_RECORD EXCERPTS:_
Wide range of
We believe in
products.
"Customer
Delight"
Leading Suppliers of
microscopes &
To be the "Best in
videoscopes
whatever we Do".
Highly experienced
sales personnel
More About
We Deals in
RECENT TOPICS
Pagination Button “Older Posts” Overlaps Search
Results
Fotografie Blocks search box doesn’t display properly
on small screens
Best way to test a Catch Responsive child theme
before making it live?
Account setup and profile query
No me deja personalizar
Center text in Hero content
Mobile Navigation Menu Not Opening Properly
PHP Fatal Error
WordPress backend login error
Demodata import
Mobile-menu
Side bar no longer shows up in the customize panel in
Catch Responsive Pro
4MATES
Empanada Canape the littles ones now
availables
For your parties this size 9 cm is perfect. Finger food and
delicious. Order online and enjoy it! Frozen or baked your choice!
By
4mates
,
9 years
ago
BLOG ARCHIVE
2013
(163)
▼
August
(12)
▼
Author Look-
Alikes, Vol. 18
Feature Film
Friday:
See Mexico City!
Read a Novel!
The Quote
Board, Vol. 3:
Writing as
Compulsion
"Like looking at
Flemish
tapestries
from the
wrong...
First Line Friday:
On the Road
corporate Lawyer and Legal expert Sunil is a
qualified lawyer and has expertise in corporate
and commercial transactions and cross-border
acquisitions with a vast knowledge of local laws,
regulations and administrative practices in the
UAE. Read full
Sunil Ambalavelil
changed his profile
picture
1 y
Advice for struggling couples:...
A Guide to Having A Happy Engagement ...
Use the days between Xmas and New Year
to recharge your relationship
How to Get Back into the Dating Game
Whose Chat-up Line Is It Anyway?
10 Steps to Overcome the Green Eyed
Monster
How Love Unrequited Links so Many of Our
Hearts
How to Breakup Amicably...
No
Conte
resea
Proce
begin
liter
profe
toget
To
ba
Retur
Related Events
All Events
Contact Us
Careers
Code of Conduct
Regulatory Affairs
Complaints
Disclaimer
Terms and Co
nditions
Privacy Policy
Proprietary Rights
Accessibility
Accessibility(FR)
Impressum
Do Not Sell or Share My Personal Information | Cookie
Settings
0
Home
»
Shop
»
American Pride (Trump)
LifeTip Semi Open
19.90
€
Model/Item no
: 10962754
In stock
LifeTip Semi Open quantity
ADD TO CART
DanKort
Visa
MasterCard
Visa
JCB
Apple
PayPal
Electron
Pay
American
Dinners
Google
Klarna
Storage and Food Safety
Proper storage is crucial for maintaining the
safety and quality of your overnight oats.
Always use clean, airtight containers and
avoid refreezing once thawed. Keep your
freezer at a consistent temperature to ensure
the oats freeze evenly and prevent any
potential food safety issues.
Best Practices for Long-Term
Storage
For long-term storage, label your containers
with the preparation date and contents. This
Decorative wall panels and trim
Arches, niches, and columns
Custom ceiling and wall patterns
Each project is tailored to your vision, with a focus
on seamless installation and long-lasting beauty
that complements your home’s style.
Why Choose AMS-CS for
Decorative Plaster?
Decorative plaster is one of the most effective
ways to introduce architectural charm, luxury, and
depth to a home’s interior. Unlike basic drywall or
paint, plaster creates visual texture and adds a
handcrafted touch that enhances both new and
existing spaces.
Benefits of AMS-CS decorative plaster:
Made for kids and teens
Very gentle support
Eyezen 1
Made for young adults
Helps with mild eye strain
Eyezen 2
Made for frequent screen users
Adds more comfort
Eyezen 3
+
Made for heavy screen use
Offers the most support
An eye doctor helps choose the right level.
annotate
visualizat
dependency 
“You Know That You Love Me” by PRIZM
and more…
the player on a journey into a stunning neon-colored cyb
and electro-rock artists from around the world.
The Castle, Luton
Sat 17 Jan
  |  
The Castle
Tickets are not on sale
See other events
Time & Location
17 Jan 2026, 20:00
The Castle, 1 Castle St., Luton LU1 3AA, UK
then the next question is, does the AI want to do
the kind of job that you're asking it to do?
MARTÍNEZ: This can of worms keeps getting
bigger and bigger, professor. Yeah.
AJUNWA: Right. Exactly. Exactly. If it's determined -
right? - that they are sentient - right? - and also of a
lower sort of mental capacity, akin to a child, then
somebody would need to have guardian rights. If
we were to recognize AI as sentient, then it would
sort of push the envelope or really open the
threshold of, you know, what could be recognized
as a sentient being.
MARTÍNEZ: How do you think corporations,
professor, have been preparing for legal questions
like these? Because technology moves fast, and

_EXERCISE DIRECTIONS:_
In the listing above, the lines from the one containing "with the preparation date and contents. This" through the one containing "ways to introduce" must be set down exactly, with no other lines.

_RESULT OF THE TASK:_
with the preparation date and contents. This
Decorative wall panels and trim
Arches, niches, and columns
Custom ceiling and wall patterns
Each project is tailored to your vision, with a focus
on seamless installation and long-lasting beauty
that complements your home’s style.
Why Choose AMS-CS for
Decorative Plaster?
Decorative plaster is one of the most effective
ways to introduce architectural charm, luxury, and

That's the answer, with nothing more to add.